Он не видел, как вошел околоточный Вербук, лишь услышал, как тот сзади заговорил и похлопал перчаткой о перчатку.
— Помогай бог, — молвил ранний гость. — Старательному да в карман, а ленивому да безбожному в прореху.
Алешка оглянулся, ничего не ответил.
— Ты, Зыбрин, как вижу, — продолжал околоточный, — вижу, мужик ты не ленивый. И баба у тебя тоже — провористая, непразднолюбая. А из землянки вот... вот, в настоящий дом-то никак... уж никак не выберешься. Что же это? Э-э... Не одобряю.
Вербук, носивший прозвище Разнозенский, оценивающе повел взглядом по ограде, при этом мягкий его подбородок сместился к плечу, кожная складка со щек перешла на висок.
— Так уж, — отвечал Алешка.
— Слышал я, тесть у тебя в деревне при крепком хозяйстве. А не поможет чего-то тебе выправиться. В землянке живет либо скряга китаец, либо какой другой иноверец... А православному жить в землянке — последнее дело. Худо, выходит, живешь. А?
Боком глядел околоточный. Глаза у него, верно, разномастные, то есть каждый зенок своего цвета, и оттого-то он один, левый, держал всегда прижмуренно, а глядел только правым. А правый у него изжелта-белесый.
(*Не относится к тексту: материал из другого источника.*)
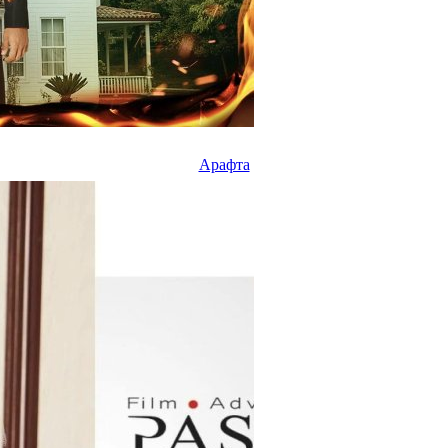
Арафта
— Вот-вот, будто мужик-то ты не ленивый, а вся награда — землянка, — продолжал Вербук с какой-то своей хитростью.
Алешка не знал, что отвечать. С чего это вздумалось околоточному жалеть его? А напуганная предчувствием беды Любка, будто растрепанная тетерка, уж тут как тут со своими причитаниями:
— Господин хороший! Дураки мы потому что... Грех на нас... С последней копейки живем. Дураки потому что...
На руках у Любки тряслась и ревела девчонка, обернутая одеяльцем. Личико девочки делалось лиловым от натуги, она родилась слабенькой, последыш.
— Ну, ну, ну, — покивал Вербук, стушевавшись, не глядя ни на Любку, ни на Алешку. Несколько сбитой походкой он сошел со двора и пошел серединой улицы. Он обходил свой околоток.
Алешка с тайным чувством, близким к ревности, привстал на колодину, через изгородь проследил, зайдет ли околоточный еще в чей двор, ну хотя бы к бедному Тихоновскому, готовящемуся к свадьбе — к его девкам, которых у него куча, посватались оба Сени (так бабы зовут братьев китайцев-огородников Фу-Синя и Цу-Синя). Глядел Алешка, ждал, но полицейский никуда не поворачивал, фигура его так и держалась середины улицы в летящей, закручиваемой ветром ледянисто-снежной крупке и свернула лишь тогда, когда кончился крайний плетень у мостка, перекинутого на дороге через сырую глубокую яругу, забитую голым тальником.